Which lines of the entries below include "Kupang"? List them all.

··· MATERIAL SUPPLIED ···

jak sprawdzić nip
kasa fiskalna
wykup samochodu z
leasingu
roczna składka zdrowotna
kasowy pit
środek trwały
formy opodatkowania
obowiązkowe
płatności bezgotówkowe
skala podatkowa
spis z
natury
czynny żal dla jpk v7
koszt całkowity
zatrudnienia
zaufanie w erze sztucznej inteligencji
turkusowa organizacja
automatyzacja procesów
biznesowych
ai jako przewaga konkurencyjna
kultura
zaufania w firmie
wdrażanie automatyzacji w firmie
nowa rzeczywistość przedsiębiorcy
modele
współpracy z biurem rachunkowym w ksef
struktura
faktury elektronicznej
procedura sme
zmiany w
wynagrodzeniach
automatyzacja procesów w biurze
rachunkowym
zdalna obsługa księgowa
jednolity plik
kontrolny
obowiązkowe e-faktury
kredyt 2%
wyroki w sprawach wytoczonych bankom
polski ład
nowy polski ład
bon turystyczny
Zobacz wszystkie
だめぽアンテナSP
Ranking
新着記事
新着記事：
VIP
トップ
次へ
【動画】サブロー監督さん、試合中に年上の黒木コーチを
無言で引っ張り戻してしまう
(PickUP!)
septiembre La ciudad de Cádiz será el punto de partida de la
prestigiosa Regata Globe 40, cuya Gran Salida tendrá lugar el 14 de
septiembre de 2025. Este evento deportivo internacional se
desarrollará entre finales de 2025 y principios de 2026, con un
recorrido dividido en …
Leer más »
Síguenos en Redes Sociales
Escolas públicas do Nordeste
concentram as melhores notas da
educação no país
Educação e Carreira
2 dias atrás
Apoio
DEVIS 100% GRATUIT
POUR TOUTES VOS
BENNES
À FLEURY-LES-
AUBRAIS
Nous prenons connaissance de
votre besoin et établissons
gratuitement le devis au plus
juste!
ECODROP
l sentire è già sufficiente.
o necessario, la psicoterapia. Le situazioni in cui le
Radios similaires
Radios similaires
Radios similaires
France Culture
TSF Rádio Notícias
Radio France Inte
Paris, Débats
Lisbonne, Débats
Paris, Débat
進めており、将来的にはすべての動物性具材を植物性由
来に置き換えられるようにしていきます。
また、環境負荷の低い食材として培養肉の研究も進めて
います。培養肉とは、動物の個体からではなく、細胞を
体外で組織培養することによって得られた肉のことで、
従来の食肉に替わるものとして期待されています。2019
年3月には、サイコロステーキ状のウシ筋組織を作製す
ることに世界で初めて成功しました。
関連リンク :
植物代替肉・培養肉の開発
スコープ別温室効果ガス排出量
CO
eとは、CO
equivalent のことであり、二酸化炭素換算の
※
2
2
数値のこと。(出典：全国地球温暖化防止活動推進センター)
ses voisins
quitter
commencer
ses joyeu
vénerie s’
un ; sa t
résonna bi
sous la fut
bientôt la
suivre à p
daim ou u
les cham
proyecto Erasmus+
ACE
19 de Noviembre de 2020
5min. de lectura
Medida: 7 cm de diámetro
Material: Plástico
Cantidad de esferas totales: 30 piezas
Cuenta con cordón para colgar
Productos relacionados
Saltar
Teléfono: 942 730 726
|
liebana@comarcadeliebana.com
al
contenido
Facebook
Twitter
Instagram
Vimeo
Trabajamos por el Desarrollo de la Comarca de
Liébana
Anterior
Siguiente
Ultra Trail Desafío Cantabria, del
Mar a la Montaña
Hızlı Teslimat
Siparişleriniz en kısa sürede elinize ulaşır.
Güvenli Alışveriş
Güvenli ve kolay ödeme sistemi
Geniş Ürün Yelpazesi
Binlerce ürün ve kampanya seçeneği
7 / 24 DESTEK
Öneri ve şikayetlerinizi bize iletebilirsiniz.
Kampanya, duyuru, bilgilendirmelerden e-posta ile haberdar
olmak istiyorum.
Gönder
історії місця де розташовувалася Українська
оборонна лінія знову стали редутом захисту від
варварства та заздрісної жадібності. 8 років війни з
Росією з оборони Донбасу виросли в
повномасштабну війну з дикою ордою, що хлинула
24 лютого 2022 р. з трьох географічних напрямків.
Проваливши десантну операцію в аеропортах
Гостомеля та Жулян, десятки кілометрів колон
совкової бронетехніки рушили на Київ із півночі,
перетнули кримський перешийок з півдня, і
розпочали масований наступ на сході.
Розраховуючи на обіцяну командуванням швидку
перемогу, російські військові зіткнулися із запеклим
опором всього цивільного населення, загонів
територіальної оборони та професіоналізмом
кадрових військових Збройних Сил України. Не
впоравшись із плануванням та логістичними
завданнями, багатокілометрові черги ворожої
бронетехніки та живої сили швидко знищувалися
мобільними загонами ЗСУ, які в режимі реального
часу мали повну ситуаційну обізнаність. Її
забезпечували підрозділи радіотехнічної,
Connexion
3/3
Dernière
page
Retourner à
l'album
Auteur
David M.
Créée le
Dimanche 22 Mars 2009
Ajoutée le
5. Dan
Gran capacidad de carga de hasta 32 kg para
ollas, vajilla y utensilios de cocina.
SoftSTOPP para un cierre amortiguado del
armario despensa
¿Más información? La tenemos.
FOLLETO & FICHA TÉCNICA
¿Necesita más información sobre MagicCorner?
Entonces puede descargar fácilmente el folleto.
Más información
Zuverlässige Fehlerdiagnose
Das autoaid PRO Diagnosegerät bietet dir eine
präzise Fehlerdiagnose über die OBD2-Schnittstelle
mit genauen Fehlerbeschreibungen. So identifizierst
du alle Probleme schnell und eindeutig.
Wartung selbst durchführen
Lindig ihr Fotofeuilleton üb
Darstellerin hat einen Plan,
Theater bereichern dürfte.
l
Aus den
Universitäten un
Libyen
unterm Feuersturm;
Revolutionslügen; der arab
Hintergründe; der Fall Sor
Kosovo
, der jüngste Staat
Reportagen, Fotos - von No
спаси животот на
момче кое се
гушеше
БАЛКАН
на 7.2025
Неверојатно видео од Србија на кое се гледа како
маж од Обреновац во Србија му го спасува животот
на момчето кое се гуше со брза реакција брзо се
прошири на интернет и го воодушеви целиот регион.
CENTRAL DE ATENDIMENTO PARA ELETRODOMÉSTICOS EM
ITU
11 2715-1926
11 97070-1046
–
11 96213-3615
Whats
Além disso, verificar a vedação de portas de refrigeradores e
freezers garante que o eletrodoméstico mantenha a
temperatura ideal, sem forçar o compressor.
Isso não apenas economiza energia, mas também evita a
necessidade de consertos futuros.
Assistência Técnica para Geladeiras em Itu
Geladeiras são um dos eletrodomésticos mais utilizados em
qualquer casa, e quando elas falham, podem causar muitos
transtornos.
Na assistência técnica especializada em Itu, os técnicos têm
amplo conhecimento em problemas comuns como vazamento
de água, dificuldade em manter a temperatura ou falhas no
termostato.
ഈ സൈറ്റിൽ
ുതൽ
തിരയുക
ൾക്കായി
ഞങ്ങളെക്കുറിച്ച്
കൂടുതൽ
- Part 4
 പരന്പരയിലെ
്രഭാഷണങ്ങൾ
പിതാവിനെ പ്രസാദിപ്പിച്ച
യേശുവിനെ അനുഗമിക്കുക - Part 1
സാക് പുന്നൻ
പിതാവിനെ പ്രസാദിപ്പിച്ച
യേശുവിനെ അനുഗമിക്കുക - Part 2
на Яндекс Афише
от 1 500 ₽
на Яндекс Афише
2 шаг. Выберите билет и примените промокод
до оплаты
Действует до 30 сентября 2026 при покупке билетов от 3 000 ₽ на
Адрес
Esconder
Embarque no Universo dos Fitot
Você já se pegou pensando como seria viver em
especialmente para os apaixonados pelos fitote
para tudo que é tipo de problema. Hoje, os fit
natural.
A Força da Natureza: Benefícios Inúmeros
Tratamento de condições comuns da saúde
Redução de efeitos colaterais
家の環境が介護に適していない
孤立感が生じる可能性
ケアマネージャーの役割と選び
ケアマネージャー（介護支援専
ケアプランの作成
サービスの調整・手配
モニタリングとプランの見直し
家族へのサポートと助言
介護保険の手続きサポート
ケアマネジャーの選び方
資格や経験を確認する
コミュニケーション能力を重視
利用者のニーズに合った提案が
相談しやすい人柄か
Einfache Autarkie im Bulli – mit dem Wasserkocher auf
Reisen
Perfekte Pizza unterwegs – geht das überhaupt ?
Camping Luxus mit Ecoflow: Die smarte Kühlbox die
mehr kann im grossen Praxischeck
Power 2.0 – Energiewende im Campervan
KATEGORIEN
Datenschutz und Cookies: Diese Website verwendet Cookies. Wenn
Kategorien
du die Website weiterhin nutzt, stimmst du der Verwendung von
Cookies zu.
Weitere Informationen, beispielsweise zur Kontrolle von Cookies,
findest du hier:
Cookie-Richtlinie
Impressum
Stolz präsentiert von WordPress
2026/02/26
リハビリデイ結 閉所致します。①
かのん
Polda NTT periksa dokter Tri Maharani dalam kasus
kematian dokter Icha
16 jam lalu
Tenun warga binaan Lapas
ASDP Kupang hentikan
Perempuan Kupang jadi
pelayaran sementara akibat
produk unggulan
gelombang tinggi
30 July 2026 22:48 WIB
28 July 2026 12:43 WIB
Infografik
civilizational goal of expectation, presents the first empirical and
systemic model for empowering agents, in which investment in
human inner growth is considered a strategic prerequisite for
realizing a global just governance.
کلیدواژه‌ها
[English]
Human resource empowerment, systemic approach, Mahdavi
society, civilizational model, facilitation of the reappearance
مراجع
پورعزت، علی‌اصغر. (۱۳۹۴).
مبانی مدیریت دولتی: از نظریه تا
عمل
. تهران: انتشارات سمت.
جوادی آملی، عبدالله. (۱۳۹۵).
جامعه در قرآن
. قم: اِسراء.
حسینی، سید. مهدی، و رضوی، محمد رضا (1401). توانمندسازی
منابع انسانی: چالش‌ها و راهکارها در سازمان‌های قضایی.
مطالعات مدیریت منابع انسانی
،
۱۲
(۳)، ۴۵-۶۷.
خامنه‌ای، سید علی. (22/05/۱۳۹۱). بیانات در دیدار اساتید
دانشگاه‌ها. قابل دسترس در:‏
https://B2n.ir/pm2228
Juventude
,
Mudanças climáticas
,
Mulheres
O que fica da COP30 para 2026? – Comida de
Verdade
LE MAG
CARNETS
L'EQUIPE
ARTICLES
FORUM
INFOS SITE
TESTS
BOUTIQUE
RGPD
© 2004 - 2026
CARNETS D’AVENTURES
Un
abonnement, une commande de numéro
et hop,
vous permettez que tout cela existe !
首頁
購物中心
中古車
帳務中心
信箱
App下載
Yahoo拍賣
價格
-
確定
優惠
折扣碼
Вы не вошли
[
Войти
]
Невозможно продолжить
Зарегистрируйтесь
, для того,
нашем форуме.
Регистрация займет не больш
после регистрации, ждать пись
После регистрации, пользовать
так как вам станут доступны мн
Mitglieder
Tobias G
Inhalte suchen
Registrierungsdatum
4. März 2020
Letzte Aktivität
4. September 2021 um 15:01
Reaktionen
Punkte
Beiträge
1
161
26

···

ANSWER SPACE.
ASDP Kupang hentikan
Perempuan Kupang jadi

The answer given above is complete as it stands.